In general, a rule looks like this:

preamble : list of one or more phrases divided by semicolons

though in a few common cases (where the preamble begins with Before, After, Instead of, Every turn, or When, and there is only one phrase in the list) the colon can be replaced with a comma. Three kinds of declaration are special, and these we can tell apart by the first word:

To ... - a new phrase: see the chapter on Phrases
At ... - something due to happen at a given time: see Time
Definition: ... - a new adjective: see Descriptions

All other declarations (that is, starting with any other word) create rules fit for going into rulebooks. The preamble can either just be a name, which is required to end with the word "rule", or it can give circumstances and have no name, or it can do both:

This is the ...name of rule...
...circumstances...
...circumstances... (this is the ...name of rule...)

The circumstances should be a sequence of the following ingredients, each of which is optional except the name of the rulebook:

first or last
followed by ...rulebook name...
followed by about or for or of or on or rule
followed by ...what to apply to...
followed by while or when ...condition...
followed by during ...a scene...

The word "first" or "last", if present, is significant: it tells Inform exactly where the new rule should be placed into its rulebook, and so overrides the normal practice of placing the rule according to how specific it is.

On the other hand, the use of any of the following:

for
of
rule about
rule for
rule on

is purely to make the text easier to read: Inform does not make any direct use of these words (except perhaps that it may help to avoid ambiguities by separating the rulebook name from what is being applied to). Thus in the rule

Instead of kissing Clark: ...

the word "instead" is the rulebook's name, while "of" is technically optional. "Instead rule about kissing Clark: ..." would work just as well.

In this whole list of possible ingredients, only the rulebook name is compulsory. We could define a rule called simply "Instead: ..." if we wanted - though its universal applicability would make it pretty disruptive, with every action stopped in its tracks.

## What you need to do
a) In the passage on rule syntax, which ingredient of a rule's circumstances is the only one that is compulsory?
b) Retype the passage on rule syntax word for word, starting at "In this whole" and ending at "in its tracks.".
You can set aside the material that comes after this passage on rule syntax.

## Provided data
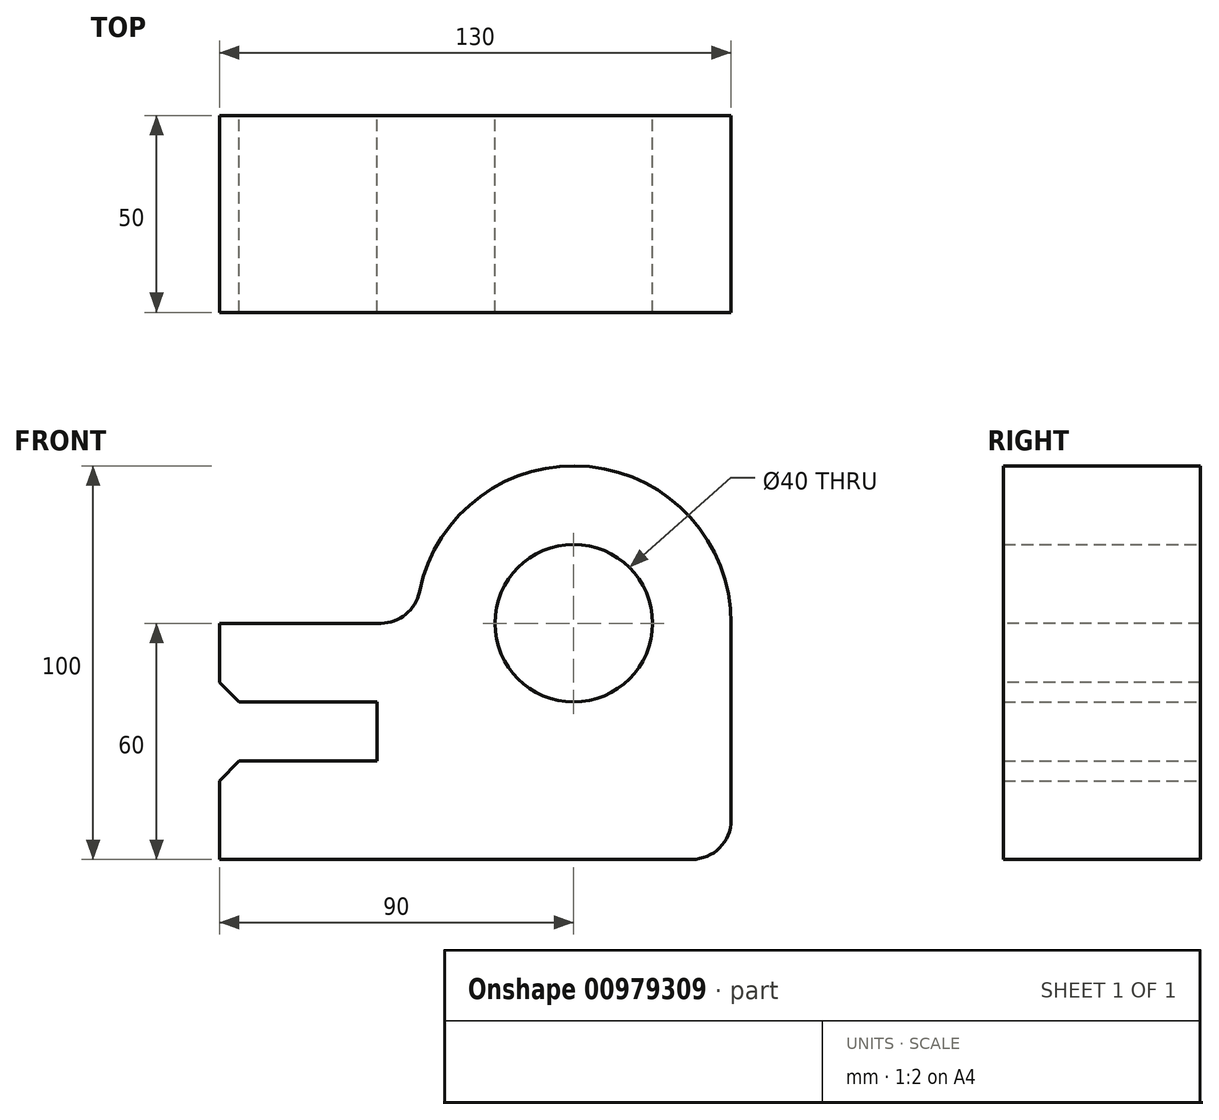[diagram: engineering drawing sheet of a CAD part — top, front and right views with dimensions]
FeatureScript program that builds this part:
annotation { "Feature Type Name" : "Feature", "Feature Type Description" : "" }
export const myFeature = defineFeature(function(context is Context, id is Id, definition is map)
    precondition{}
    {
        {
            var Q0;
            Q0=qCreatedBy(makeId("Front.planeOp"),FACE);
            var sketch = newSketch(context, id + "F0", { "sketchPlane" : qUnion([Q0])});
            skLineSegment(sketch, "E0.bottom", {"start": v(0, 0) * mm, "end": v(-130, 0) * mm});
            skLineSegment(sketch, "E0.top", {"start": v(0, 60) * mm, "end": v(-130, 60) * mm});
            skLineSegment(sketch, "E0.left", {"start": v(0, 0) * mm, "end": v(0, 60) * mm});
            skLineSegment(sketch, "E0.right", {"start": v(-130, 0) * mm, "end": v(-130, 60) * mm});
            skArc(sketch, "E1", {"start": v(0, 60) * mm, "mid": v(-40, 100) * mm, "end": v(-80, 60) * mm});
            skCircle(sketch, "E2", {"center": v(-40, 60) * mm, "radius": 20 * mm});
            skLineSegment(sketch, "E3.bottom", {"start": v(-130, 40) * mm, "end": v(-90, 40) * mm});
            skLineSegment(sketch, "E3.top", {"start": v(-130, 25) * mm, "end": v(-90, 25) * mm});
            skLineSegment(sketch, "E3.left", {"start": v(-130, 40) * mm, "end": v(-130, 25) * mm});
            skLineSegment(sketch, "E3.right", {"start": v(-90, 40) * mm, "end": v(-90, 25) * mm});
            skSolve(sketch);
        }
        {
            var Q0;
            {var subQ5=sQuery(id+"F0.wireOp",EDGE,"E0.bottom");Q0=makeQuery(id+"F0.imprint","IMPRINT",FACE,{"disambiguationData":[TD([[makeQuery(id+"F0.imprint","IMPRINT",EDGE,{"derivedFrom":subQ5}),-1.0]])]});}
            var Q1;
            {var subQ0=sQuery(id+"F0.wireOp",EDGE,"E1");Q1=makeQuery(id+"F0.imprint","IMPRINT",FACE,{"disambiguationData":[TD([[makeQuery(id+"F0.imprint","IMPRINT",EDGE,{"derivedFrom":subQ0}),1.0]])]});}
            extrude(context, id + "F1", {"entities" : qUnion([Q0, Q1]), "depth" : 50 * mm, "offsetDistance" : 25 * mm});
        }
        {
            var Q0;
            Q0=makeQuery(id+"F1.opExtrude","SWEPT_EDGE",EDGE,{"disambiguationData":[OSD([sQuery(id+"F0.wireOp",EDGE,"E0.top"),sQuery(id+"F0.wireOp",EDGE,"E1")])]});
            var Q1;
            Q1=makeQuery(id+"F1.opExtrude","SWEPT_EDGE",EDGE,{"disambiguationData":[OSD([sQuery(id+"F0.wireOp",EDGE,"E0.bottom"),sQuery(id+"F0.wireOp",EDGE,"E0.left")])]});
            fillet(context, id + "F2", {"entities" : qUnion([Q0, Q1]), "radius" : 10 * mm, "tangentPropagation" : true, "allowEdgeOverflow" : false});
        }
        {
            var Q0;
            Q0=makeQuery(id+"F1.opExtrude","SWEPT_EDGE",EDGE,{"disambiguationData":[OSD([sQuery(id+"F0.wireOp",EDGE,"E0.right"),sQuery(id+"F0.wireOp",EDGE,"E3.bottom")])]});
            var Q1;
            Q1=makeQuery(id+"F1.opExtrude","SWEPT_EDGE",EDGE,{"disambiguationData":[OSD([sQuery(id+"F0.wireOp",EDGE,"E0.right"),sQuery(id+"F0.wireOp",EDGE,"E3.top")])]});
            chamfer(context, id + "F3", {"entities" : qUnion([Q0, Q1]), "width" : 5 * mm, "tangentPropagation" : true});
        }
    });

## In response
a) The rulebook name.

b)
In this whole list of possible ingredients, only the rulebook name is compulsory. We could define a rule called simply "Instead: ..." if we wanted - though its universal applicability would make it pretty disruptive, with every action stopped in its tracks.